Method: Twenty-eight patients with lateral epicondylitis were injected with 2 mL of autologous blood under the extensor carpi radialis brevis. All patients had failed previous nonsurgical treatments including all or combinations of physical therapy, splinting, nonsteroidal anti-inflammatory medication, and prior steroid injections. Patients kept personal logs and rated their pain (0-10) and categorized themselves according to Nirschl staging (0-7) daily.
Results: The average follow-up period was 9.5 months (range, 6-24 mo). After autologous blood injections the average pain score decreased from 7.8 to 2.3. The average Nirschl stage decreased from 6.5 to 2.0. For the 9 patients receiving more than one blood injection the mean pain score and Nirschl stage before injection were 7.2 and 6.6, respectively.
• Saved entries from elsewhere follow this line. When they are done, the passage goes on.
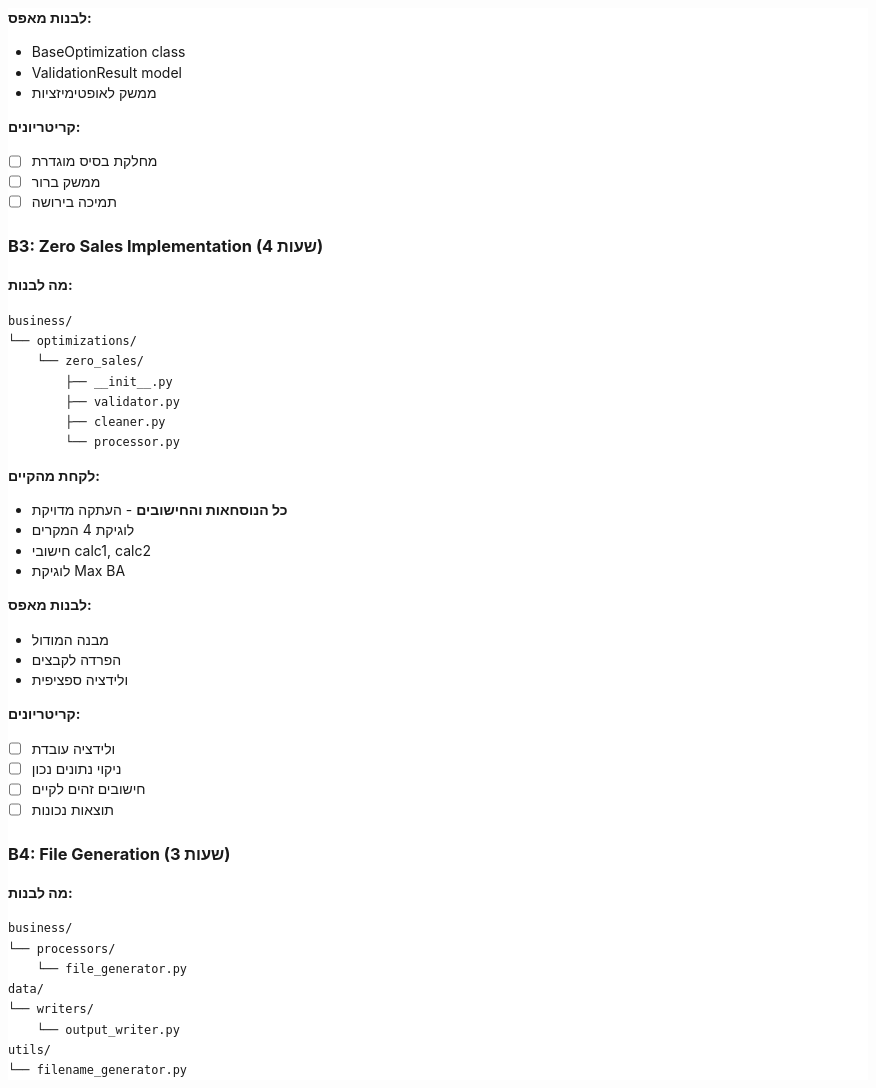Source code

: **לבנות מאפס:**
- BaseOptimization class
- ValidationResult model
- ממשק לאופטימיזציות

**קריטריונים:**
- [ ] מחלקת בסיס מוגדרת
- [ ] ממשק ברור
- [ ] תמיכה בירושה

### B3: Zero Sales Implementation (4 שעות)

**מה לבנות:**
```
business/
└── optimizations/
    └── zero_sales/
        ├── __init__.py
        ├── validator.py
        ├── cleaner.py
        └── processor.py
```

**לקחת מהקיים:**
- **כל הנוסחאות והחישובים** - העתקה מדויקת
- לוגיקת 4 המקרים
- חישובי calc1, calc2
- לוגיקת Max BA

**לבנות מאפס:**
- מבנה המודול
- הפרדה לקבצים
- ולידציה ספציפית

**קריטריונים:**
- [ ] ולידציה עובדת
- [ ] ניקוי נתונים נכון
- [ ] חישובים זהים לקיים
- [ ] תוצאות נכונות

### B4: File Generation (3 שעות)

**מה לבנות:**
```
business/
└── processors/
    └── file_generator.py
data/
└── writers/
    └── output_writer.py
utils/
└── filename_generator.py
```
After the second blood injection the pain and Nirschl scores were both 0.9. Two patients received a third blood injection that brought both pain and Nirschl scores to 0.
Conclusions: After autologous blood injection therapy 22 patients (79%) in whom nonsurgical modalities had failed were relieved completely of pain even during strenuous activity. This study offers encouraging results of an alternative minimally invasive treatment that addresses the pathophysiology of lateral epicondylitis that has failed traditional nonsurgical modalities.